▶ SOURCE MATERIAL:
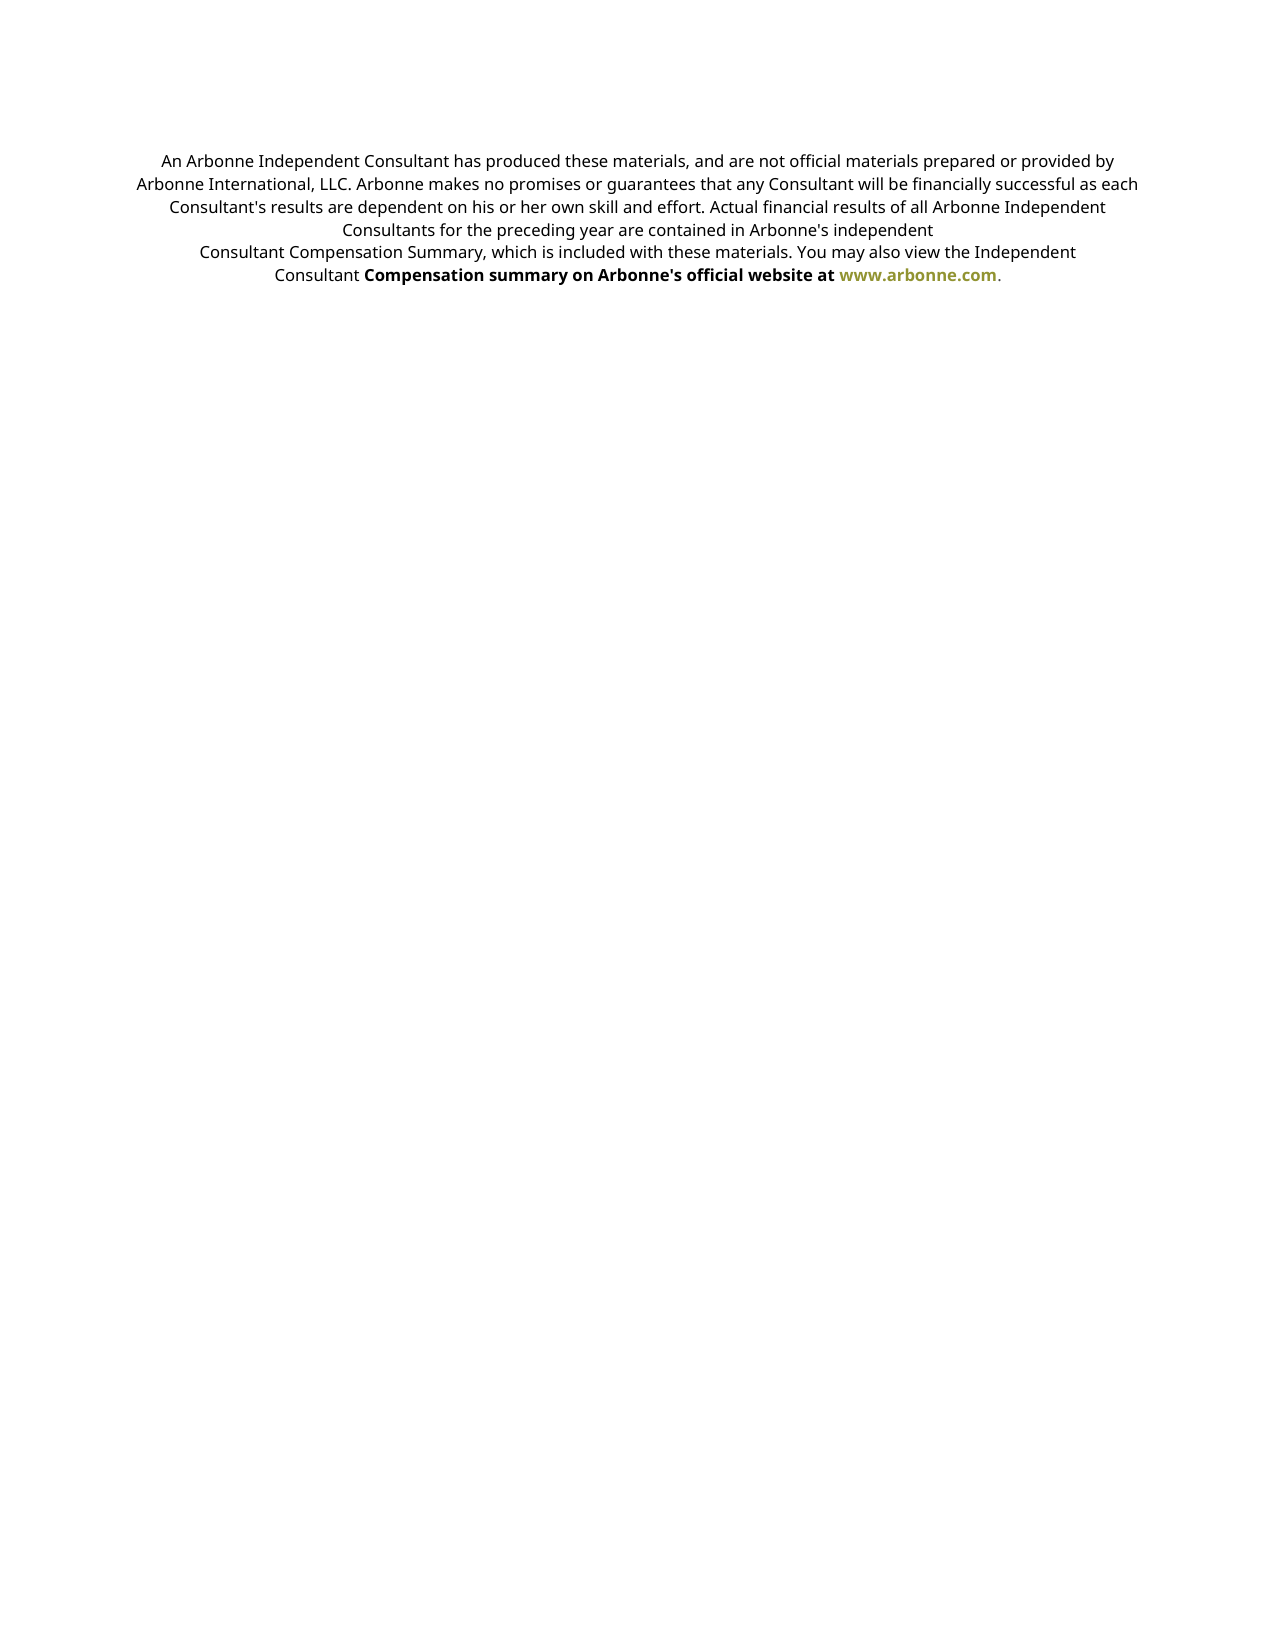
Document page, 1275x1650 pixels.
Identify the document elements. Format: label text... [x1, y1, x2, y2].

text Consultant Compensation Summary, which is included with these materials. You may also view the Independent [128, 241, 1147, 263]
text An Arbonne Independent Consultant has produced these materials, and are not official materials prepared or provided by Arbonne International, LLC. Arbonne makes no promises or guarantees that any Consultant will be financially successful as each Consultant's results are dependent on his or her own skill and effort. Actual financial results of all Arbonne Independent Consultants for the preceding year are contained in Arbonne's independent [128, 150, 1147, 241]
text Consultant Compensation summary on Arbonne's official website at www.arbonne.com. [128, 263, 1147, 286]
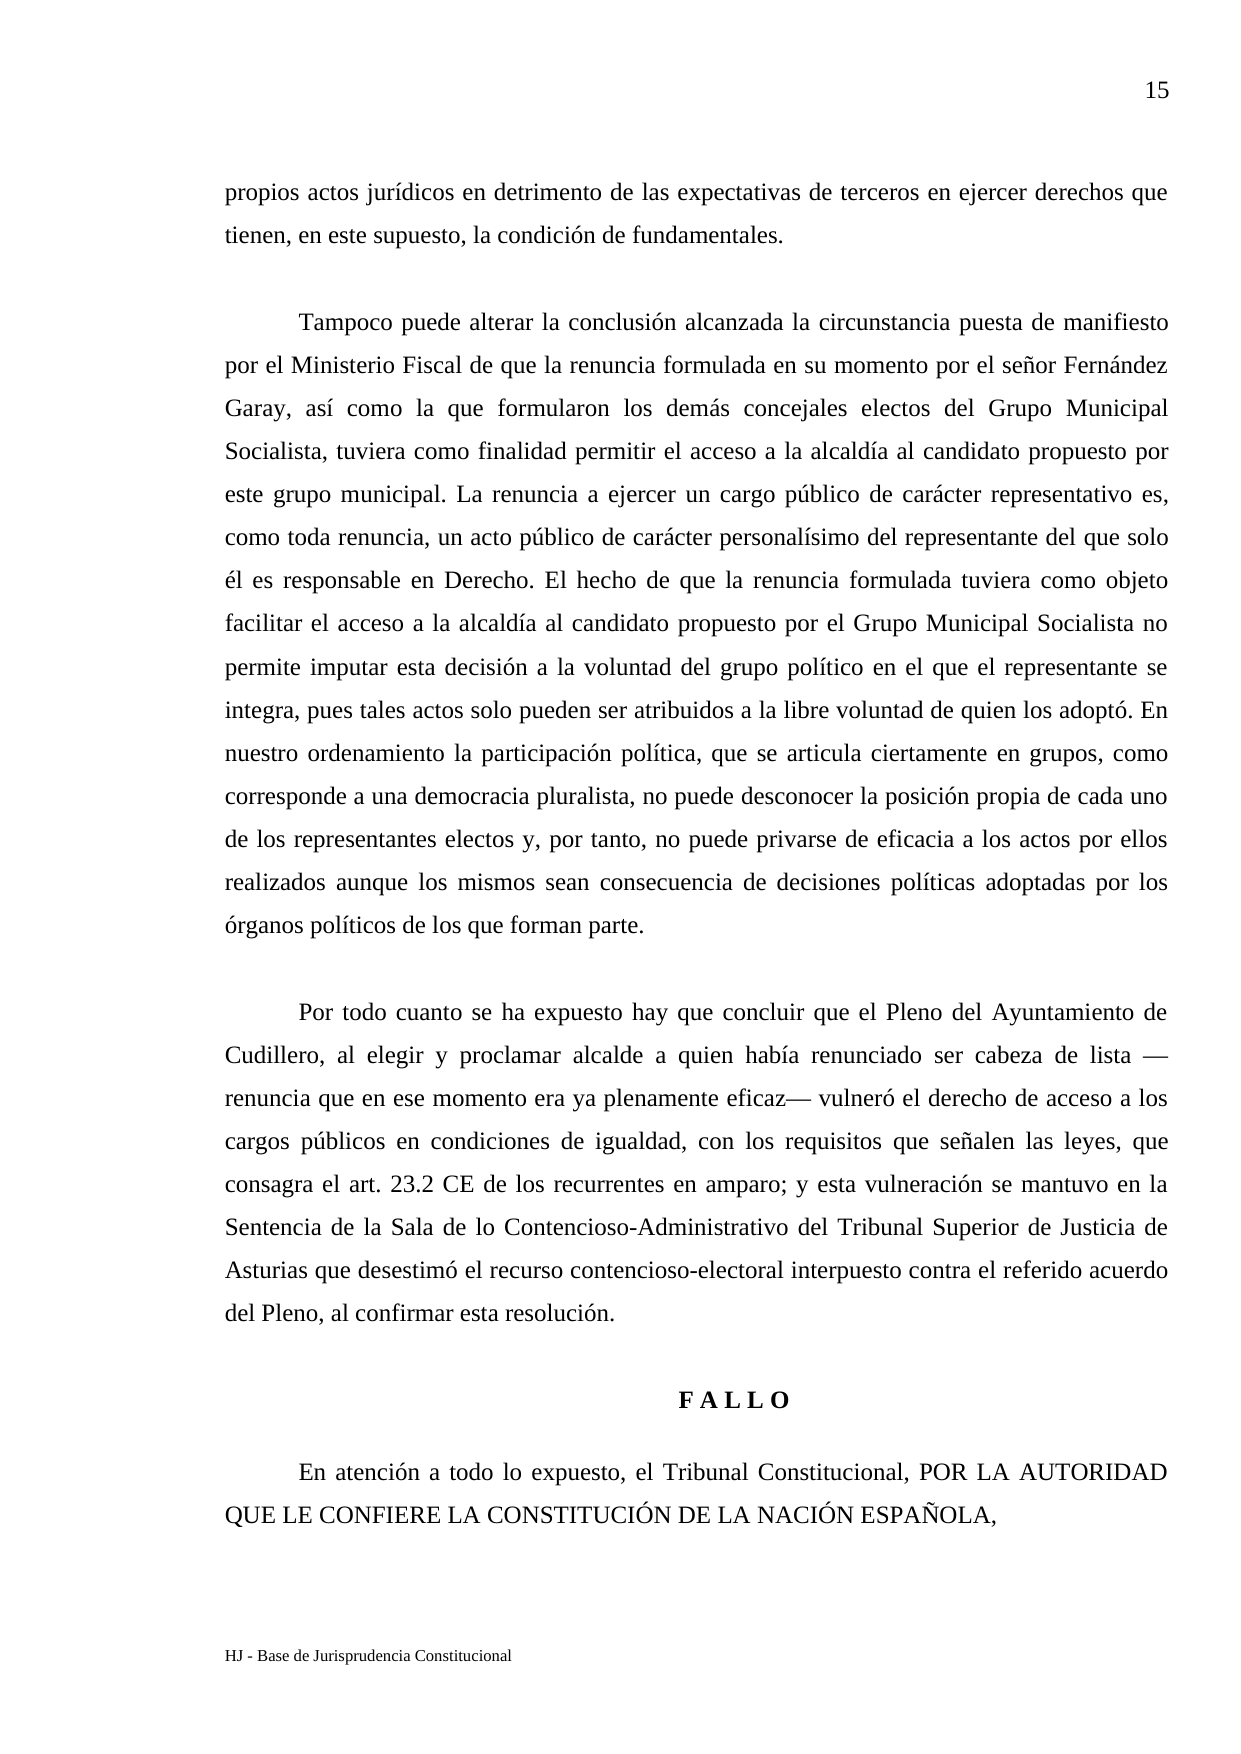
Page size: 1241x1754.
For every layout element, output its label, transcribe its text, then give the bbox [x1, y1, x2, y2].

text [224, 177, 1169, 249]
text En atención a todo lo expuesto, el Tribunal Constitucional, POR LA AUTORIDAD QUE LE CONFIERE LA CONSTITUCIÓN DE LA NACIÓN ESPAÑOLA, [224, 1457, 1169, 1528]
text Por todo cuanto se ha expuesto hay que concluir que el Pleno del Ayuntamiento de Cudillero, al elegir y proclamar alcalde a quien había renunciado ser cabeza de lista —renuncia que en ese momento era ya plenamente eficaz— vulneró el derecho de acceso a los cargos públicos en condiciones de igualdad, con los requisitos que señalen las leyes, que consagra el art. 23.2 CE de los recurrentes en amparo; y esta vulneración se mantuvo en la Sentencia de la Sala de lo Contencioso-Administrativo del Tribunal Superior de Justicia de Asturias que desestimó el recurso contencioso-electoral interpuesto contra el referido acuerdo del Pleno, al confirmar esta resolución. [224, 997, 1169, 1327]
subtitle F A L L O [224, 1385, 1169, 1413]
text Tampoco puede alterar la conclusión alcanzada la circunstancia puesta de manifiesto por el Ministerio Fiscal de que la renuncia formulada en su momento por el señor Fernández Garay, así como la que formularon los demás concejales electos del Grupo Municipal Socialista, tuviera como finalidad permitir el acceso a la alcaldía al candidato propuesto por este grupo municipal. La renuncia a ejercer un cargo público de carácter representativo es, como toda renuncia, un acto público de carácter personalísimo del representante del que solo él es responsable en Derecho. El hecho de que la renuncia formulada tuviera como objeto facilitar el acceso a la alcaldía al candidato propuesto por el Grupo Municipal Socialista no permite imputar esta decisión a la voluntad del grupo político en el que el representante se integra, pues tales actos solo pueden ser atribuidos a la libre voluntad de quien los adoptó. En nuestro ordenamiento la participación política, que se articula ciertamente en grupos, como corresponde a una democracia pluralista, no puede desconocer la posición propia de cada uno de los representantes electos y, por tanto, no puede privarse de eficacia a los actos por ellos realizados aunque los mismos sean consecuencia de decisiones políticas adoptadas por los órganos políticos de los que forman parte. [224, 307, 1169, 939]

▶ PROBLEM STATEMENT:
Wherever "Compensation" appears in the listing, report the line it is on.

▶ WRITTEN RESPONSE:
text Consultant Compensation Summary, which is included with these materials. You may also view the Independent [128, 241, 1147, 263]
text Consultant Compensation summary on Arbonne's official website at www.arbonne.com. [128, 263, 1147, 286]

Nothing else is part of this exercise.